In a written statement to The Oklahoman, Hasenbeck said she wants to pursue the legislation in the future and follow the study closely.
“Throughout my years of working on legislation addressing domestic abuse, I’ve heard countless stories from Oklahomans who were deliberately infected with diseases by a sexual partner,” she said. “These diseases sometimes cause severe, long-lasting consequences, like liver disease and infertility. Beyond the physical health implications, there’s the profound emotional distress of discovering that a trusted partner has knowingly and willfully inflicted harm.”
McAfee said that when Hasenbeck’s bill was discussed, it was clear that a stigma against people with STIs and HIV still existed. She said topics like testing status, dirty versus clean language, and intentionality were difficult “to dig into when there’s inadequate sex education and sexual health resources for many people.”
“I think we can all agree that we’ve learned a lot about sexual health since 1910, and maybe the responses that we had and came up with at that point in time should not be the same ones that we utilize today,” she said.
As of 2023, 34 states have laws that criminalize HIV exposure, but 13 states have “modernized” or repealed these laws, according to the Centers for Disease Control and Prevention.
Not the first time decriminalization has been proposed
Last year, Rep.
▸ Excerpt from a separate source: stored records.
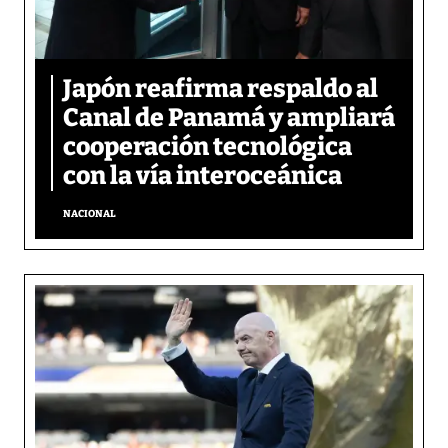
Japón reafirma respaldo al
Canal de Panamá y ampliará
cooperación tecnológica
con la vía interoceánica
NACIONAL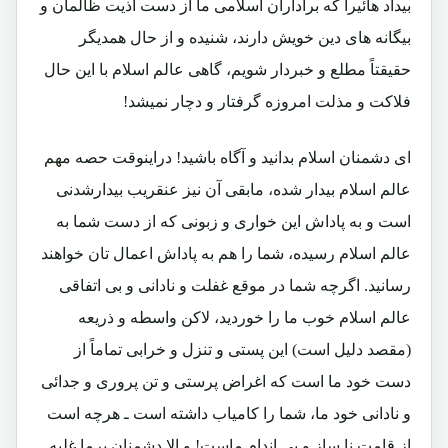
بیداد هائیرا که براداران اسلامی ما از دست اذیت ظالمان و
بیگانه های دین خویش دارند، شنیده و از حال همدیگر
حقیقتاً مطلع و خبردار شویم، گاهی عالم اسلام با این حال
فلاکت و مذلت امروزه گرفتار و دچار نمیشد!
ای دشمنان اسلام بدانید و آگاه باشید! دراینوقت حصه مهم
عالم اسلام بیدار شده، مابقی آن نیز عنقریب بیدارشدنی
است و به پاداش این خواری و زبونی که از دست شما به
عالم اسلام رسیده، شما را هم به پاداش اعمال تان خواهند
رسانید. اگرچه شما در موقع غفلت و نادانی و بی اتفاقی
عالم اسلام خوب ما را خوردید، لاکن واسطه و ذریعه
(مقصد دلیل است) این پستی و تنزل و خرابی تماماً از
دست خود ما است که اغراض پرستی و تن پروری و جدائی
و نادانی خود ما، شما را کامیاب داشته است ـ هرچه است
از قامت نا ساز و بی اندام ماست! و الا دشمنان برما غلبه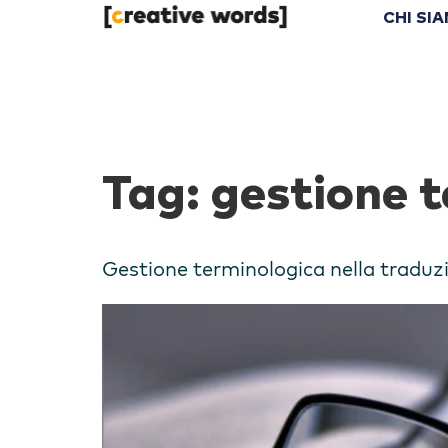
CHI SI
Tag:
gestione t
Gestione terminologica nella traduz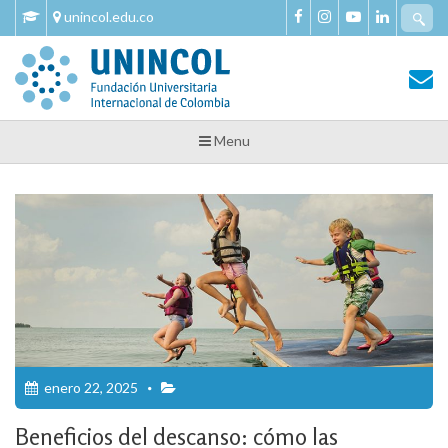
Skip
Se
unincol.edu.co
to
fo
content
Tu Salud y Bienestar
Tu Salud y Bienestar – Unincol
Menu
enero 22, 2025
Beneficios del descanso: cómo las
Mauree Turner, D-Oklahoma City, introduced House Bill 2343 that would have repealed two 1910 laws that criminalized public exposure with a contagious disease and intentionally spreading smallpox, syphilis and gonorrhea, as well as a 1988 law that criminalized the intentional spreading of HIV/AIDS. The bill died in the House Criminal Justice and Corrections Committee.
McAfee said the conversation showed how little a lot of legislators know about HIV, especially in the modern sense.
“We heard a lot of misinformation repeated as fact from folks,” she said.
Old stigmas surface in modern politics
McAfee said the highest number of STI and HIV cases are often in rural areas where access to health services can be farther away and that Oklahoma ranks in the top seven states for rural transmission. She said people in smaller communities who receive services from providers at clinics who might be people they encounter on a regular basis might not want to risk having everyone know their health status.
“It’s really disappointing that all of these decades later when we know so much more, when there is a lot more prevention and treatment accessible, that we still have legislators whose knowledge of HIV/AIDS is rooted in sort of mid-’80s stigma and misinformation,” she said, adding that some “are governing from that basic fear or this desire to sort of impose morality on your folks, in particular, instead of realizing that this is a public health conversation.”
Kirt and McAfee said they want people to be more educated on the science and health aspects of STIs and HIV, reduce the stigma attached to the problems and encourage more testing.
Kirt said she would be interested in introducing legislation in the next session to address the laws. No date for holding the interim study has yet been set.
“We have to look at true bipartisan approaches to really solve problems instead of kind of short-term, short-sighted ways of approaching problems,” Kirt said.